EDITOR'S NOTE: Paul Hogarth was a law school intern at Equality California during the summer of 2005, and got his J.D. from Golden Gate University in 2006. He is an attorney licensed to practice law in California. He is the Managing Editor of Beyond Chron, San Francisco's Alternative Online Daily, where this piece was first published.
So we have this ruling from last year saying that it's against California's constitution to ban same sex marriage and now we have this new CA Supreme court ruling that upholds the legitimacy of existing same sex marriages but won't allow new unions to be called "marriages."
This confusing new ruling basically hollows out the intent of Proposition 8.
Any new same-sex unions that are created will be marriages in every substantial way but name only. What the Prop. 8 people have done is won a symbolic victory but not a substantive one.
Therefore, under the laws of California, a ballot initiative banning gay marriage is not unconstitutional. Which is the only measure in which the ninth circuit should have decided.
Your premise, and argument is bunk. And please tell me what right I have, that a gay person does not have?
Joe Brennan
It's one thing to protest in California, who is largely gay friendly. It's another thing to be protesting in the literal back yards and outside the places of business of the people who are oppressing us.

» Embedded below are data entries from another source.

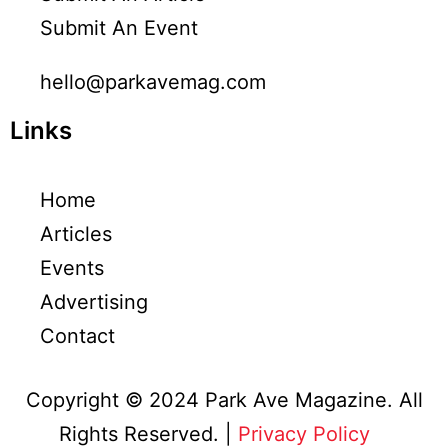
Submit An Event
hello@parkavemag.com
Links
Home
Articles
Events
Advertising
Contact
Copyright © 2024 Park Ave Magazine. All
Rights Reserved. |
Privacy Policy
&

Ignore the churches. They can't and won't be swayed to join our cause, except for those who are already on our side. We must protest the people who have the real power and tell them that our votes are just as important as their wallets and their careers.
We must protest in DC with our voices and our dollars, not our fingers typing on a computer
Oh, and maybe you should start with the President.
No. I don't think I read last year's opinion, but I read most of this one. It says that the word is a necessary component of legal equality, but that there are many other components and Prop H8 changed only that one rather than being a general change to all of them.
Prop H8 was evil, and California's constitution shouldn't have allowed it. But it does, and yesterday's ruling was correct.
The Court is stained and history will not be kind.
Fed up with being harassed by police for no other crime than being a marriage comprised of a white man and a black woman, Richard Loving took his case to the Supreme Court.
That was 1967, and the Supreme Court ruled that those laws prohibiting inter-racial marriage were unconstitutional. The justices did so in direct defiance of popular opinion, and solely on the basis of the cold, hard facts of the case, and the content of our Constitution, and simple human decency.
Prior to Loving vs. Virginia, the woman I am now married to, the wonderful, elegant, amazing, talented *soulmate* that God has blessed me with, well, if it were 1967 our marriage would be *illegal* in sixteen states and the *majority* of Americans would think our marriage *wrong,* and many would no doubt assert that "the Bible says so!"
Being gay is an *orientation,* not a "lifestyle choice," and any first semester Psychology or Human Biology student knows this to be a scientific fact.
To continue to discriminate against the fundamental human right of consenting adults to marry while denying the actual facts of the matter is the height of intellectual dishonesty in the service of a morally bankrupt authoritarian political agenda.